**DATA RECORDS:**

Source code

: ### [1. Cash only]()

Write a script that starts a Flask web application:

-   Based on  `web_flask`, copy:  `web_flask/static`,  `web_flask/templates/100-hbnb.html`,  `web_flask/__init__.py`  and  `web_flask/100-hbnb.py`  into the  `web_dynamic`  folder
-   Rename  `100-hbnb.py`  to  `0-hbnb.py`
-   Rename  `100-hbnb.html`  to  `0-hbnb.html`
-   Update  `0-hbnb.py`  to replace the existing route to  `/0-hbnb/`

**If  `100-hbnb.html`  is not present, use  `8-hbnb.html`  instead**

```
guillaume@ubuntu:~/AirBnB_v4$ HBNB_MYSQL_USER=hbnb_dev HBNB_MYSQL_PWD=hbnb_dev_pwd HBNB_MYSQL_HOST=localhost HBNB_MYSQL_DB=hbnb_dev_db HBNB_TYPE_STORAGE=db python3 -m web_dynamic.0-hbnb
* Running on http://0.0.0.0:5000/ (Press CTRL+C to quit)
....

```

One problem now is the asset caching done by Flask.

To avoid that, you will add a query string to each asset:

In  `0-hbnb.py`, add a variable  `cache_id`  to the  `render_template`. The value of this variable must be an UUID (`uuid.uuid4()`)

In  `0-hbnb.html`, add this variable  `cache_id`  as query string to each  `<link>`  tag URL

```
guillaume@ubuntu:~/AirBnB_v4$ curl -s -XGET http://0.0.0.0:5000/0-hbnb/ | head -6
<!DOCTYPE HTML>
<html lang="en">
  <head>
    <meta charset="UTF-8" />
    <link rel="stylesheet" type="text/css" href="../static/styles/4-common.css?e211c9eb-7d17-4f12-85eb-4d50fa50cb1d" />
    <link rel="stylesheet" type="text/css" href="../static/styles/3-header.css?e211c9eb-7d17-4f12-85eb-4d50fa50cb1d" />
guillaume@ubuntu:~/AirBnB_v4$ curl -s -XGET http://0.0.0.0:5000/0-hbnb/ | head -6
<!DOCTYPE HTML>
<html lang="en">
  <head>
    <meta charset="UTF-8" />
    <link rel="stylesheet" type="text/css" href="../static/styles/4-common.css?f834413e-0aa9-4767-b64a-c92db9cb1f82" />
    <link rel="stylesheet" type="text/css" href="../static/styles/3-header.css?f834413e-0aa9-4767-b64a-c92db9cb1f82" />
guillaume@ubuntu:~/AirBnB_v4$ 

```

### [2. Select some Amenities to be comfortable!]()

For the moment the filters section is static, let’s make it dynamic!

**WORK TASK:**
Your reply should be a single number: the count of lines above that include the string "each".

**RESPONSE FOR THIS EXERCISE:**
2